A great example of this is the chicken restaurant Nandos, who operate globally and enjoy great success in the UK. In the UK they are consistently ranked as one of the best large companies to work for in part due to how they engage their employees through learning and development opportunities and a strong focus on employee wellbeing.
This is lead by their management teams and it’s managers who are best positioned to improve engagement. The best managers inspire, are great leaders and ensure their team want to always perform to the best of their abilities.
However, the management can’t do this on their own. The set the tone which empowers employees to take ownership and accountability for their performance and their engagement levels. It helps create a shared desire in the employees to succeed, to enjoy work and to be good at their jobs. Managers create the framework for this to happen and employees then have to run with it.

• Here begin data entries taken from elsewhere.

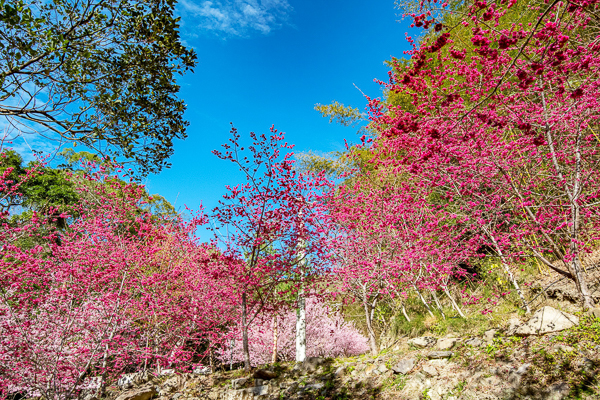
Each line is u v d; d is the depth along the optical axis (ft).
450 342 18.48
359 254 26.50
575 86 16.75
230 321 33.37
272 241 25.35
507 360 15.03
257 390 21.08
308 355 38.24
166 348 30.78
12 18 13.34
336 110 37.47
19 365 23.30
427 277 23.90
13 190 22.91
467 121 15.84
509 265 22.29
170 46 17.81
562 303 17.99
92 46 15.84
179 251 34.47
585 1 10.28
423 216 24.72
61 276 26.20
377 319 38.91
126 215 29.84
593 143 18.76
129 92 17.56
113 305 25.80
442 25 12.05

Here’s are three of the core components that are essential for managers when it comes to creating the framework for employees to succeed and be engaged:
One of the most important things a manager can do is help develop their employees’ understanding of the shared purpose and collective goal. As Gail S. Thornton writes in the Huffington Post: “Effective employee engagement improves employee performance by helping align employees with company goals. Employees who have a better understanding of the wider corporate picture are better able to understand how their own job fits into the company’s business goals. Equally important, the better the company listens to its employees, the better it can align its messaging to the employee audience.”
Employees have a desire to understand their purpose in an organisation and how their role contributes to success. The better informed they are, the better their decision making. They understand what they are doing and, more importantly, why they are doing it. This leads to improved productivity and higher levels of job satisfaction.
Focus on strengths
Alongside developing understanding, focussing on employee strengths will provide a substantial boost when it comes to engagement levels. Research from Gallup found focussing on employees’ strengths rather than highlighting their weaknesses is far more effective when it comes to improving engagement and performance. The research found “a strengths-based culture is one in which employees learn their roles more quickly, produce more and significantly better work, stay with their company longer, and are more engaged. When managers help employees grow and develop through their strengths, they are more than twice as likely to engage their team members.”
Communicate, communicate, communicate!
Strong and effective communication between managers and employees is essential in any organisation. Employees want to feel cared about and the good manager will be able to not only communicate with them their roles and responsibilities in the workplace but also make the effort to understand them as people. Everyone is different and everyone will respond differently. The best managers are able to identify this and reflect it in the way they communicate on an individual level.
We’ve also found managers are always grateful when they can use new tools to improve the way they communicate with employees. Teams who use Quinyx say the communication between staff and managers is easier and simpler, whether it’s in the form of booking shifts, applying for leave or simply sending messages.
So whether it’s improving communication through using new tools, instilling a positive culture, having well-informed employees or a mixture of all three, constantly working to have high levels of employee engagement will see businesses thrive, succeed and grow.